Mollweide projection is used for world maps. The projection is an equal-area, pseudocylindrical map projection featuring a straight equator perpendicular to a central meridian one-half its length, with other parallels compressing near the poles and other meridians spaced equally at the equator in order to preserve areas.
The projection was invented in 1805 by Karl Brandan Mollweide, a German mathematician, and astronomer. Aside from being used for world maps, the Mollweide projection is utilized for star atlases and maps depicting global distributions. The projection wasn’t popular until Jacques Babinet modified it and presented it as the homalographic in 1857. The most famous use of the Mollweide projection was the map of cosmic microwave background radiation, which took nine years to construct and which gave evidence for the Big Bang.
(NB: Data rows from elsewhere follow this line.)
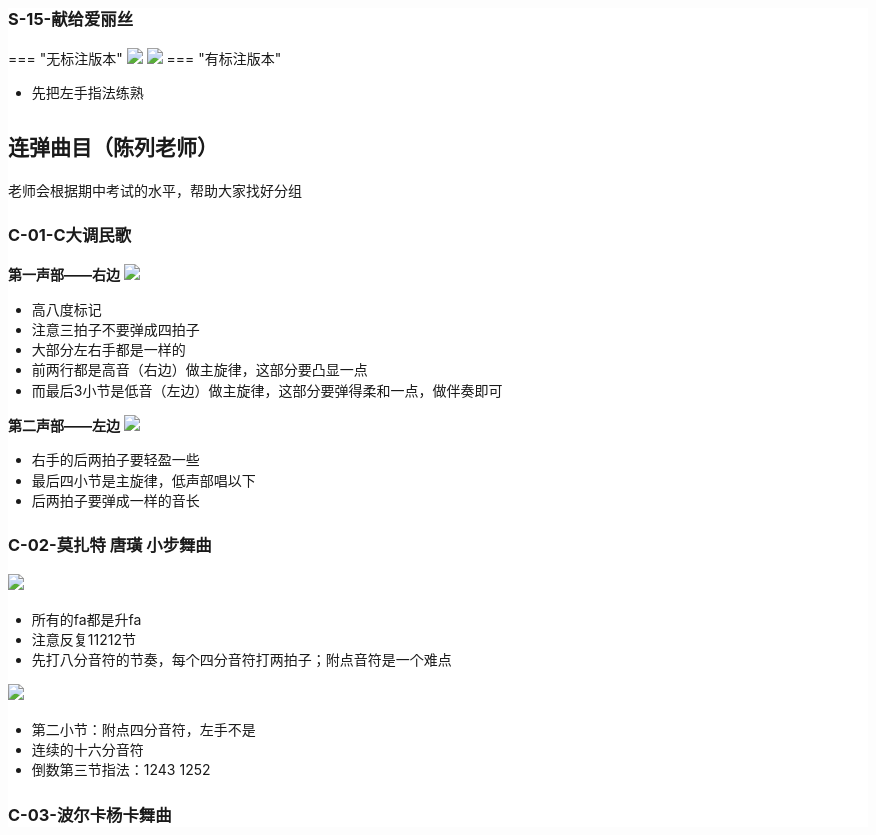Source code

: ### S-15-献给爱丽丝

=== "无标注版本"
    ![](https://philfan-pic.oss-cn-beijing.aliyuncs.com/web_pic/Interest__Music__assets__01-Piano_Class.assets__20241126132905.webp)
    ![](https://philfan-pic.oss-cn-beijing.aliyuncs.com/web_pic/Interest__Music__assets__01-Piano_Class.assets__20241126132924.webp)
=== "有标注版本"
    

- 先把左手指法练熟

## 连弹曲目（陈列老师）

老师会根据期中考试的水平，帮助大家找好分组

### C-01-C大调民歌
**第一声部——右边**
![](https://philfan-pic.oss-cn-beijing.aliyuncs.com/web_pic/Interest__Music__assets__01-Piano_Class.assets__20241112161658.webp)

- 高八度标记
- 注意三拍子不要弹成四拍子
- 大部分左右手都是一样的
- 前两行都是高音（右边）做主旋律，这部分要凸显一点
- 而最后3小节是低音（左边）做主旋律，这部分要弹得柔和一点，做伴奏即可

**第二声部——左边**
![](https://philfan-pic.oss-cn-beijing.aliyuncs.com/web_pic/Interest__Music__assets__01-Piano_Class.assets__20241112161713.webp)

- 右手的后两拍子要轻盈一些
- 最后四小节是主旋律，低声部唱以下
- 后两拍子要弹成一样的音长


### C-02-莫扎特 唐璜 小步舞曲
![](https://philfan-pic.oss-cn-beijing.aliyuncs.com/web_pic/Interest__Music__assets__01-Piano_Class.assets__20241112163029.webp)
- 所有的fa都是升fa
- 注意反复11212节
- 先打八分音符的节奏，每个四分音符打两拍子；附点音符是一个难点

![](https://philfan-pic.oss-cn-beijing.aliyuncs.com/web_pic/Interest__Music__assets__01-Piano_Class.assets__20241112163038.webp)

- 第二小节：附点四分音符，左手不是
- 连续的十六分音符
- 倒数第三节指法：1243 1252


### C-03-波尔卡杨卡舞曲


<iframe src="//player.bilibili.com/player.html?isOutside=true&aid=241757309&bvid=BV1ae411E72Z&cid=1420747226&p=1&autoplay=0" scrolling="no" border="0" frameborder="no" framespacing="0" allowfullscreen="true" width="100%" height="500px">s</iframe>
Waterman butterfly projection
The Waterman butterfly projection rose from the butterfly map principle first developed by Bernard J.S. Cahill in 1909. The projection was created by Steve Waterman in 1996. The projection shows a globe as a truncated octahedron.
The Waterman projection features a clear projection of the equator, and well as preserved continental shapes, distances and areas (within 10 percent), and angular distortions ( within 20 degrees ). The Waterman butterfly projection isn’t quite popular but it is better than most other world maps.
The projection has two variations, showing the world from Atlantic and Pacific view; in other words, Atlantic variations keeps the Atlantic ocean uninterrupted, while the Pacific view does the same for Pacific ocean. The Atlantic view puts the Atlantic Ocean in focus, with Europe and Africa at the left, and North and South America at the right. Pacific view greatly differs, showing the north-east part of the Pacific Ocean in the middle, with Asia and Australia to the left, and North America along with the rest of the Pacific on the right side of the map.
They there are, some of the not-so-popular-but-still-interesting map projections. Although they aren’t well known among the general population, those projections can be recognized by almost any person, without knowing their names.
They are used for a variety of purposes, although of less extent than the most popular map projections we have shown last time. We hope that you learned something new and that you realized how the world of map projections is varied.